_課題内容:_ 下に示す措置延長をテーマにした番組紹介の文章は、最後の文の後どう続くでしょうか。その続きを書いてください。

_引用文:_
++++++++++++++++++++

第20回の番組では、社会福祉法人子供の家本部理事である早川悟司さんをゲストにお迎えし、「措置延長」の現状、課題、そして未来の展望について深く掘り下げました。ここでは、2024年9月24日に公開したその番組の内容をご紹介します。

ゲスト:早川悟司さんのご紹介
早川悟司さんは、20代半ばまで飲食店の店長としてご活躍された後、福祉の世界へ転身されました。社会福祉の大学で学び直し、26歳から今日まで一貫して社会的養護に関わってきました。 早川さんの問題意識の根底にあるのは、「支援の格差」です。具体的には、施設内の格差、施設間の格差、地域間の格差、そして一般家庭との格差という4つの格差の解消・緩和を目指し、ご自身の経験と思いを基に様々な活動や研究をされています。特に、幼少期に不安定な状況にあった社会的養護の子どもたちが、一般の若者よりも早く「自立」を強いられることや、家庭が機能しないという理由だけで学校や地域から引き離されること、そして支援の格差が人生の格差に直結してしまうことに対して、問題意識を感じてこられました。

++++++++++++++++++++

_データ一覧:_
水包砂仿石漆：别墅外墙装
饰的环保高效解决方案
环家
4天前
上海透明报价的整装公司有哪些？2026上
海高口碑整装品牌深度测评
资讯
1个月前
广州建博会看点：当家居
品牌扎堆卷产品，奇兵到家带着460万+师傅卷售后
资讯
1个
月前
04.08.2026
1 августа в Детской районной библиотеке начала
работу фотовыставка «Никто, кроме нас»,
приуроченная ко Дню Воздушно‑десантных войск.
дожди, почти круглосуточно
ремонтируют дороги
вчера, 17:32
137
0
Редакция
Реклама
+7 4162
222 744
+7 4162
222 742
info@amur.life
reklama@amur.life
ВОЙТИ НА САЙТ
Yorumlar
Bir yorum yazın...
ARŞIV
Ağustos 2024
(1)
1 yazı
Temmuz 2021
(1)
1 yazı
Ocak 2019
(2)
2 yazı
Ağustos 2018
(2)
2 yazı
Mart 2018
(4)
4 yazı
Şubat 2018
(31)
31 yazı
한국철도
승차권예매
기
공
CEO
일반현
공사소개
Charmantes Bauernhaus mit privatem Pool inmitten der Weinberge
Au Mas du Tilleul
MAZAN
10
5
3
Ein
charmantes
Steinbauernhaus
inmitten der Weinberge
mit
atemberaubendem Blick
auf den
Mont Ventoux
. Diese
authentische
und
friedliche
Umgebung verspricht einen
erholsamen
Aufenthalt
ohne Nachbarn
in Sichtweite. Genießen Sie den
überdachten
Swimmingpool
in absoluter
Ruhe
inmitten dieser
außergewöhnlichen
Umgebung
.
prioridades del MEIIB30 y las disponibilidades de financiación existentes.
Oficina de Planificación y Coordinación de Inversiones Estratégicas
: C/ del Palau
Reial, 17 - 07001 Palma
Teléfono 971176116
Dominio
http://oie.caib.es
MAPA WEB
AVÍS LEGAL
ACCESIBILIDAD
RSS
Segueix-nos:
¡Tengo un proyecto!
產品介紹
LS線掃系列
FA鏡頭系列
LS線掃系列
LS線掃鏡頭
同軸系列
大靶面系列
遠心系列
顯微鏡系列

++++++++++++++++++++

_最終回答:_
「措置延長」とは? 制度の現状と大きな進歩
「措置延長」とは、児童福祉法に基づき、18歳未満で社会的養護の措置が開始された子どもが、最長で20歳まで施設での支援を継続できる制度です。さらに、2017年からは「社会的養護自立支援事業」が導入され、必要であれば22歳の年度末まで支援が継続されるようになりました。また、2024年からは「児童自立生活援助事業」により、それを超えても状況に応じて支援の継続が可能となりました。一度措置解除された人が、必要に応じて再入所できるようになった点も大きな進歩です。早川さんは、これらの制度改善について「10年前と比べたら格段に使い勝手が良くなっている」と評価されています。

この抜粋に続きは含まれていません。